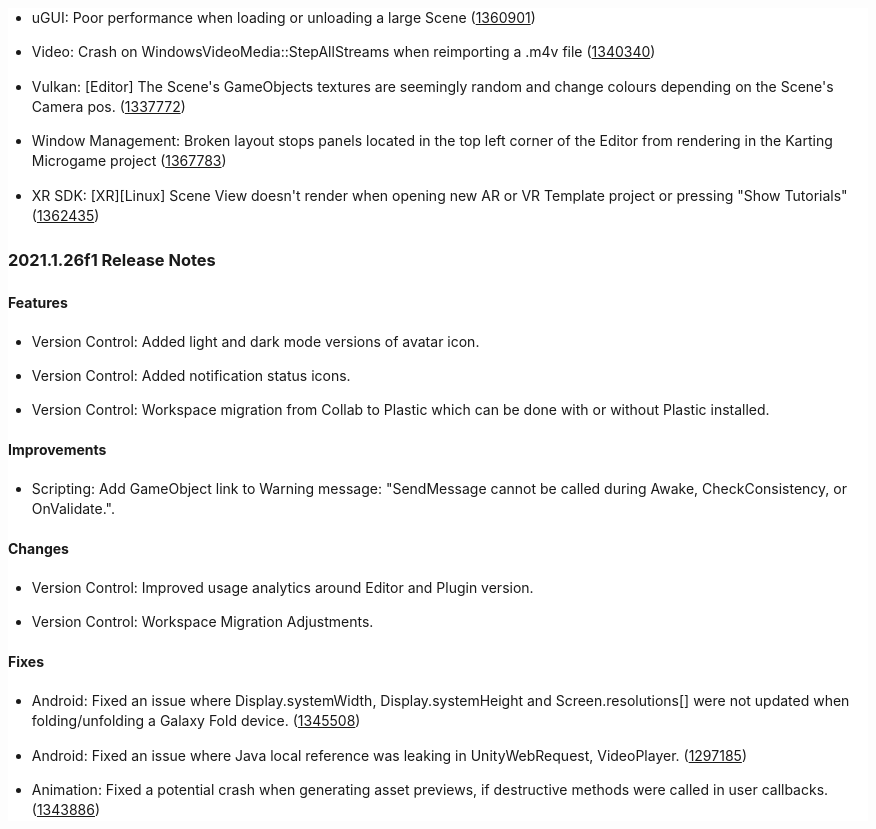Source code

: *   uGUI: Poor performance when loading or unloading a large Scene ([1360901](https://issuetracker.unity3d.com/issues/poor-performance-when-loading-or-unloading-a-large-scene))
    
*   Video: Crash on WindowsVideoMedia::StepAllStreams when reimporting a .m4v file ([1340340](https://issuetracker.unity3d.com/issues/crash-on-windowsvideomedia-stepallstreams-when-reimporting-a-m4v-file))
    
*   Vulkan: \[Editor\] The Scene's GameObjects textures are seemingly random and change colours depending on the Scene's Camera pos. ([1337772](https://issuetracker.unity3d.com/issues/vulkan-editor-the-scenes-gameobjects-textures-are-seemingly-random-and-change-colours-depending-on-the-scenes-camera-pos))
    
*   Window Management: Broken layout stops panels located in the top left corner of the Editor from rendering in the Karting Microgame project ([1367783](https://issuetracker.unity3d.com/issues/broken-layout-stops-panels-located-in-the-top-left-corner-of-the-editor-from-rendering-in-the-karting-microgame-project))
    
*   XR SDK: \[XR\]\[Linux\] Scene View doesn't render when opening new AR or VR Template project or pressing "Show Tutorials" ([1362435](https://issuetracker.unity3d.com/issues/xr-linux-scene-view-doesnt-render-when-opening-new-ar-or-vr-template-project-or-pressing-show-tutorials))
    

### 2021.1.26f1 Release Notes

#### Features

*   Version Control: Added light and dark mode versions of avatar icon.
    
*   Version Control: Added notification status icons.
    
*   Version Control: Workspace migration from Collab to Plastic which can be done with or without Plastic installed.
    

#### Improvements

*   Scripting: Add GameObject link to Warning message: "SendMessage cannot be called during Awake, CheckConsistency, or OnValidate.".

#### Changes

*   Version Control: Improved usage analytics around Editor and Plugin version.
    
*   Version Control: Workspace Migration Adjustments.
    

#### Fixes

*   Android: Fixed an issue where Display.systemWidth, Display.systemHeight and Screen.resolutions\[\] were not updated when folding/unfolding a Galaxy Fold device. ([1345508](https://issuetracker.unity3d.com/issues/android-display-dot-systemwidth-slash-height-value-isnt-updated-when-the-phone-is-folded-slash-unfolded))
    
*   Android: Fixed an issue where Java local reference was leaking in UnityWebRequest, VideoPlayer. ([1297185](https://issuetracker.unity3d.com/issues/android-using-videoplayer-dot-prepare-and-calling-10000-unitywebrequests-causes-the-app-to-crash-at-android-7-dot-0-or-lower))
    
*   Animation: Fixed a potential crash when generating asset previews, if destructive methods were called in user callbacks. ([1343886](https://issuetracker.unity3d.com/issues/crash-on-mustremovefromobject-when-reimporting-a-prefab))
    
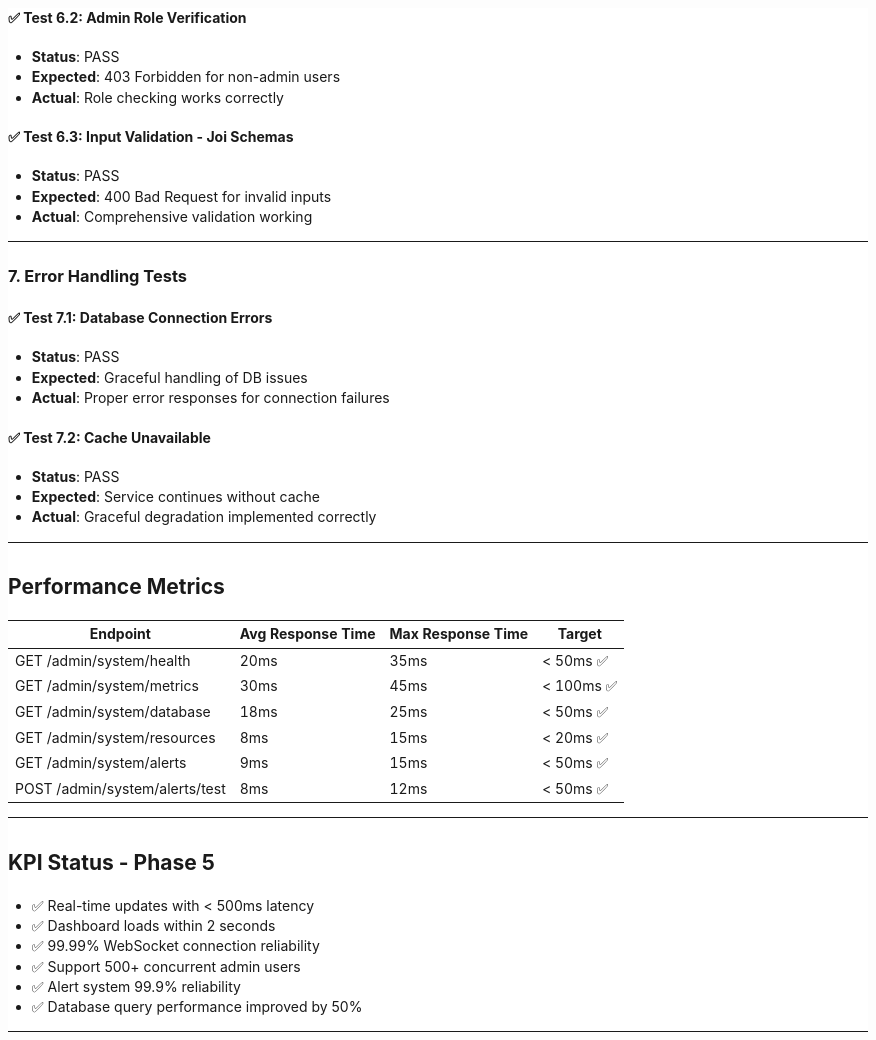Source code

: #### ✅ Test 6.2: Admin Role Verification
- **Status**: PASS
- **Expected**: 403 Forbidden for non-admin users
- **Actual**: Role checking works correctly

#### ✅ Test 6.3: Input Validation - Joi Schemas
- **Status**: PASS
- **Expected**: 400 Bad Request for invalid inputs
- **Actual**: Comprehensive validation working

---

### 7. Error Handling Tests

#### ✅ Test 7.1: Database Connection Errors
- **Status**: PASS
- **Expected**: Graceful handling of DB issues
- **Actual**: Proper error responses for connection failures

#### ✅ Test 7.2: Cache Unavailable
- **Status**: PASS
- **Expected**: Service continues without cache
- **Actual**: Graceful degradation implemented correctly

---

## Performance Metrics

| Endpoint | Avg Response Time | Max Response Time | Target |
|----------|-------------------|-------------------|--------|
| GET /admin/system/health | 20ms | 35ms | < 50ms ✅ |
| GET /admin/system/metrics | 30ms | 45ms | < 100ms ✅ |
| GET /admin/system/database | 18ms | 25ms | < 50ms ✅ |
| GET /admin/system/resources | 8ms | 15ms | < 20ms ✅ |
| GET /admin/system/alerts | 9ms | 15ms | < 50ms ✅ |
| POST /admin/system/alerts/test | 8ms | 12ms | < 50ms ✅ |

---

## KPI Status - Phase 5

- ✅ Real-time updates with < 500ms latency
- ✅ Dashboard loads within 2 seconds
- ✅ 99.99% WebSocket connection reliability
- ✅ Support 500+ concurrent admin users
- ✅ Alert system 99.9% reliability
- ✅ Database query performance improved by 50%

---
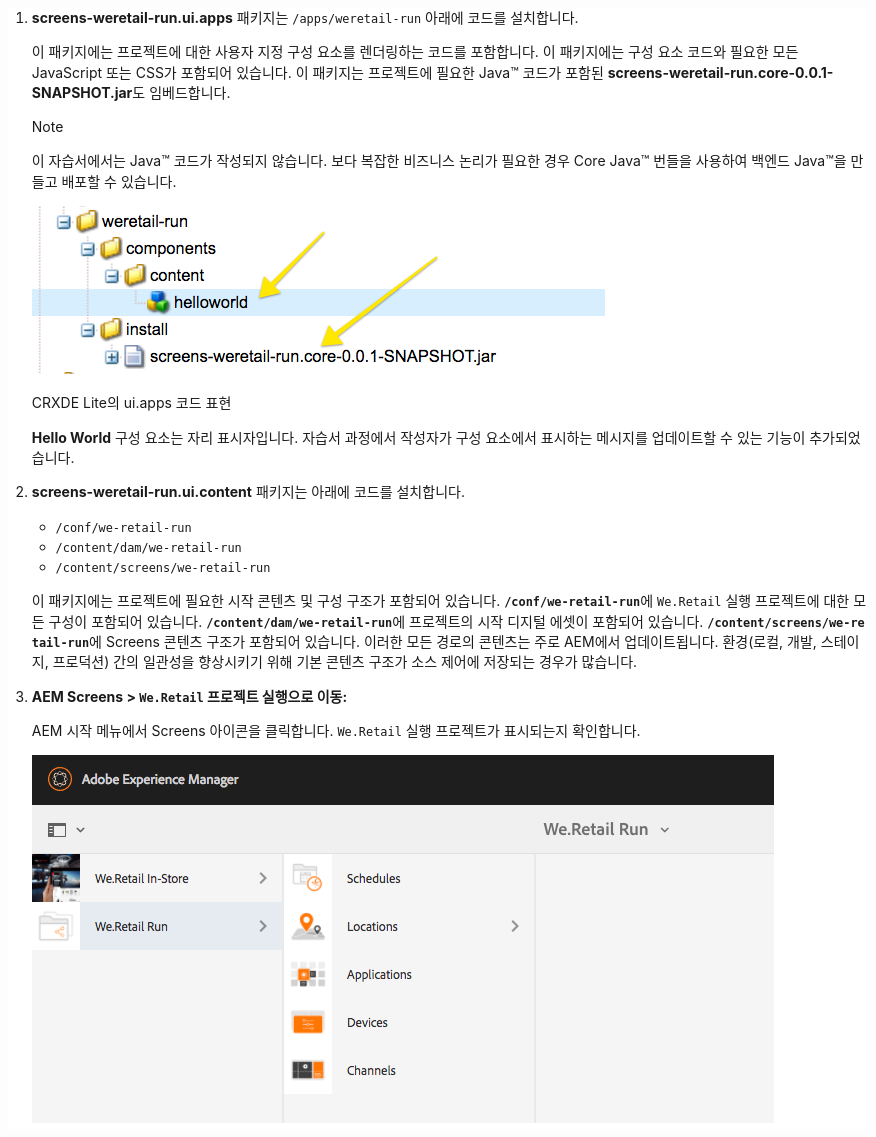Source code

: 1. **screens-weretail-run.ui.apps** 패키지는 `/apps/weretail-run` 아래에 코드를 설치합니다.

   이 패키지에는 프로젝트에 대한 사용자 지정 구성 요소를 렌더링하는 코드를 포함합니다. 이 패키지에는 구성 요소 코드와 필요한 모든 JavaScript 또는 CSS가 포함되어 있습니다. 이 패키지는 프로젝트에 필요한 Java™ 코드가 포함된 **screens-weretail-run.core-0.0.1-SNAPSHOT.jar**&#x200B;도 임베드합니다.

   >[!NOTE]
   >
   >이 자습서에서는 Java™ 코드가 작성되지 않습니다. 보다 복잡한 비즈니스 논리가 필요한 경우 Core Java™ 번들을 사용하여 백엔드 Java™을 만들고 배포할 수 있습니다.

   ![CRXDE Lite의 ui.apps 코드 표시](assets/uipps-contents.png)

   CRXDE Lite의 ui.apps 코드 표현

   **Hello World** 구성 요소는 자리 표시자입니다. 자습서 과정에서 작성자가 구성 요소에서 표시하는 메시지를 업데이트할 수 있는 기능이 추가되었습니다.

1. **screens-weretail-run.ui.content** 패키지는 아래에 코드를 설치합니다.

   * `/conf/we-retail-run`
   * `/content/dam/we-retail-run`
   * `/content/screens/we-retail-run`

   이 패키지에는 프로젝트에 필요한 시작 콘텐츠 및 구성 구조가 포함되어 있습니다. **`/conf/we-retail-run`**&#x200B;에 `We.Retail` 실행 프로젝트에 대한 모든 구성이 포함되어 있습니다. **`/content/dam/we-retail-run`**&#x200B;에 프로젝트의 시작 디지털 에셋이 포함되어 있습니다. **`/content/screens/we-retail-run`**&#x200B;에 Screens 콘텐츠 구조가 포함되어 있습니다. 이러한 모든 경로의 콘텐츠는 주로 AEM에서 업데이트됩니다. 환경(로컬, 개발, 스테이지, 프로덕션) 간의 일관성을 향상시키기 위해 기본 콘텐츠 구조가 소스 제어에 저장되는 경우가 많습니다.

1. **AEM Screens > `We.Retail` 프로젝트 실행으로 이동:**

   AEM 시작 메뉴에서 Screens 아이콘을 클릭합니다. `We.Retail` 실행 프로젝트가 표시되는지 확인합니다.

   ![we-retail-run-starter](assets/we-retaiul-run-starter.png)
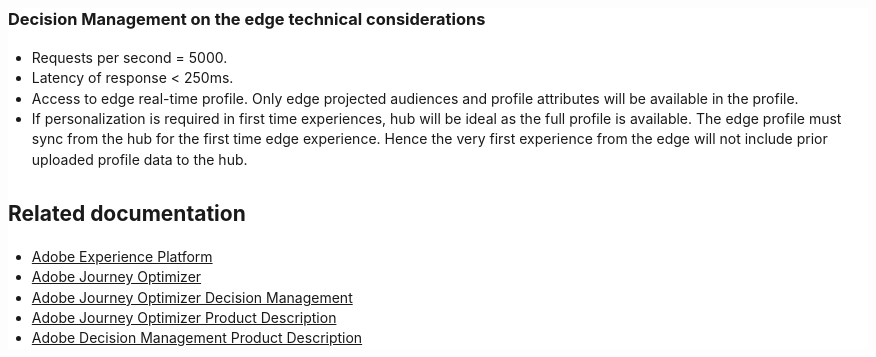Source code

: ### Decision Management on the edge technical considerations

* Requests per second = 5000.
* Latency of response < 250ms.
* Access to edge real-time profile. Only edge projected audiences and profile attributes will be available in the profile. 
* If personalization is required in first time experiences, hub will be ideal as the full profile is available. The edge profile must sync from the hub for the first time edge experience. Hence the very first experience from the edge will not include prior uploaded profile data to the hub.

## Related documentation

* [Adobe Experience Platform](https://experienceleague.adobe.com/docs/experience-platform.html)
* [Adobe Journey Optimizer](https://experienceleague.adobe.com/docs/journey-optimizer.html)
* [Adobe Journey Optimizer Decision Management](https://experienceleague.adobe.com/docs/journey-optimizer/using/offer-decisioniong/get-started-decision/starting-offer-decisioning.html) 
* [Adobe Journey Optimizer Product Description](https://helpx.adobe.com/legal/product-descriptions/adobe-journey-optimizer.html)
* [Adobe Decision Management Product Description](https://helpx.adobe.com/legal/product-descriptions/offer-decisioning-app-service.html)
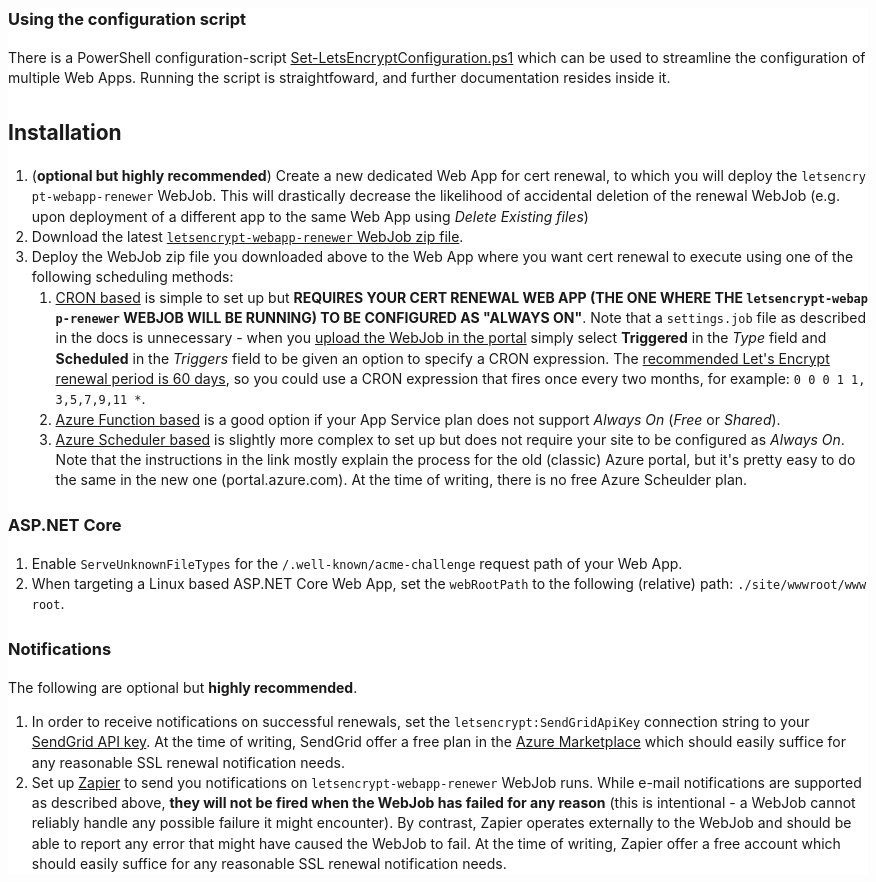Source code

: ### Using the configuration script
There is a PowerShell configuration-script [Set-LetsEncryptConfiguration.ps1](OhadSoft.AzureLetsEncrypt.Renewal/Scripts/Set-LetsEncryptConfiguration.ps1) which can be used to streamline the configuration of multiple Web Apps. Running the script is straightfoward, and further documentation resides inside it.

## Installation
1. (**optional but highly recommended**) Create a new dedicated Web App for cert renewal, to which you will deploy the `letsencrypt-webapp-renewer` WebJob. This will drastically decrease the likelihood of accidental deletion of the renewal WebJob  (e.g. upon deployment of a different app to the same Web App using _Delete Existing files_)
1. Download the latest [`letsencrypt-webapp-renewer` WebJob zip file](https://github.com/ohadschn/letsencrypt-webapp-renewer/releases).
1. Deploy the WebJob zip file you downloaded above to the Web App where you want cert renewal to execute using one of the following scheduling methods:
   1. [CRON based](https://docs.microsoft.com/en-us/azure/app-service-web/web-sites-create-web-jobs#CreateScheduledCRON) is simple to set up but **REQUIRES YOUR CERT RENEWAL WEB APP (THE ONE WHERE THE `letsencrypt-webapp-renewer` WEBJOB WILL BE RUNNING) TO BE CONFIGURED AS "ALWAYS ON"**. Note that a `settings.job` file as described in the docs is unnecessary - when you [upload the WebJob in the portal](https://docs.microsoft.com/en-us/azure/app-service-web/web-sites-create-web-jobs#CreateOnDemand) simply select **Triggered** in the _Type_ field and **Scheduled** in the _Triggers_ field to be given an option to specify a CRON expression. The [recommended Let's Encrypt renewal period is 60 days](https://letsencrypt.org/docs/faq/), so you could use a CRON expression that fires once every two months, for example: `0 0 0 1 1,3,5,7,9,11 *`.
   1. [Azure Function based](https://github.com/eformedpartners/AzureWebJobScheduler/) is a good option if your App Service plan does not support _Always On_ (_Free_ or _Shared_).
   1. [Azure Scheduler based](http://blog.davidebbo.com/2015/05/scheduled-webjob.html) is slightly more complex to set up but does not require your site to be configured as _Always On_. Note that the instructions in the link mostly explain the process for the old (classic) Azure portal, but it's pretty easy to do the same in the new one (portal.azure.com). At the time of writing, there is no free Azure Scheulder plan.

### ASP.NET Core
1. Enable `ServeUnknownFileTypes` for the `/.well-known/acme-challenge` request path of your Web App.
1. When targeting a Linux based ASP.NET Core Web App, set the `webRootPath` to the following (relative) path: `./site/wwwroot/wwwroot`.

### Notifications
The following are optional but **highly recommended**.
1. In order to receive notifications on successful renewals, set the `letsencrypt:SendGridApiKey` connection string to your [SendGrid API key](https://sendgrid.com/docs/Classroom/Send/How_Emails_Are_Sent/api_keys.html). At the time of writing, SendGrid offer a free plan in the [Azure Marketplace](https://azuremarketplace.microsoft.com/en-us/marketplace/apps/SendGrid.SendGrid) which should easily suffice for any reasonable SSL renewal notification needs.
1. Set up [Zapier](https://zapier.com/help/windows-azure-web-sites/) to send you notifications on `letsencrypt-webapp-renewer` WebJob runs. While e-mail notifications are supported as described above, **they will not be fired when the WebJob has failed for any reason** (this is intentional - a WebJob cannot reliably handle any possible failure it might encounter). By contrast, Zapier operates externally to the WebJob and should be able to report any error that might have caused the WebJob to fail. At the time of writing, Zapier offer a free account which should easily suffice for any reasonable SSL renewal notification needs.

■ TO-DO ITEM ■
Gather every line from the records above that contains the word "Role", and copy each one in full.

■ RESPONSE FOR THIS EXERCISE ■
: #### ✅ Test 6.2: Admin Role Verification
- **Actual**: Role checking works correctly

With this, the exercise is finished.